> Exercise goal: Among the entries below, take the line with "18) conforme a" and the line with "consideramos que acepta su uso.", and output them and every line between them exactly, with nothing else.

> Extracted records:
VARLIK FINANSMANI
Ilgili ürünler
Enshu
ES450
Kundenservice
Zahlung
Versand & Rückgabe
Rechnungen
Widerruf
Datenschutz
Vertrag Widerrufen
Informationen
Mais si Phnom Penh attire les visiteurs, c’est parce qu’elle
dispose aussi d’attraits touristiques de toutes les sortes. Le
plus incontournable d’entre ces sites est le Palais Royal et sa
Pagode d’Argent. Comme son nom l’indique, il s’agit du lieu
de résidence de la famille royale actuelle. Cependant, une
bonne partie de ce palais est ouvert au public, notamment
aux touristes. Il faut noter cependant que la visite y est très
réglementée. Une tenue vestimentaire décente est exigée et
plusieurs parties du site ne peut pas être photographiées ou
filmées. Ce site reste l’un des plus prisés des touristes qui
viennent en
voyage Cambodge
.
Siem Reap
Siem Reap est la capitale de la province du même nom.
--
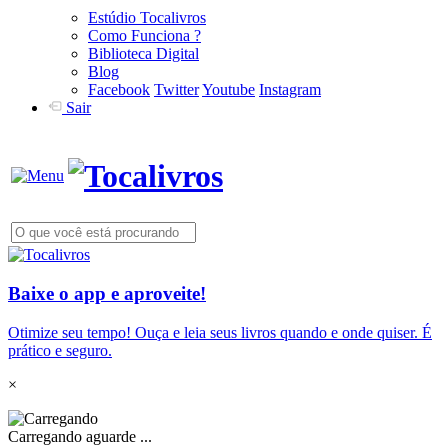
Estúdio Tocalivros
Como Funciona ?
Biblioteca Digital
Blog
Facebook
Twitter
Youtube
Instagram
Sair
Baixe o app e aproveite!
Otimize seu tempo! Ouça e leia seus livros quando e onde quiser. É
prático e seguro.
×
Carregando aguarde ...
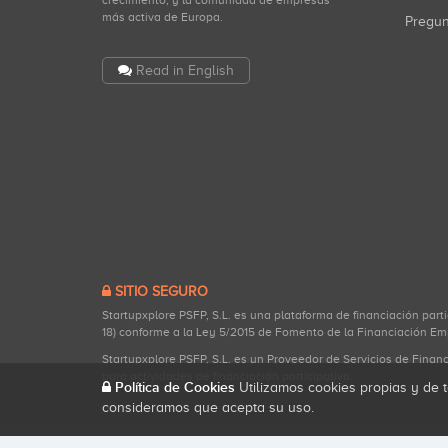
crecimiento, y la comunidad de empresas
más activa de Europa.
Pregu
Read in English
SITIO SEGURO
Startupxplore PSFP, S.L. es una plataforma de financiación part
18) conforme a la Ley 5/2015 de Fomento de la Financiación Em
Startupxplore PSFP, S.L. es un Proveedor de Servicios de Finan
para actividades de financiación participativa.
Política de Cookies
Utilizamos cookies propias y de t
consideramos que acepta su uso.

> Output of the task:
18) conforme a la Ley 5/2015 de Fomento de la Financiación Em
Startupxplore PSFP, S.L. es un Proveedor de Servicios de Finan
para actividades de financiación participativa.
Política de Cookies
Utilizamos cookies propias y de t
consideramos que acepta su uso.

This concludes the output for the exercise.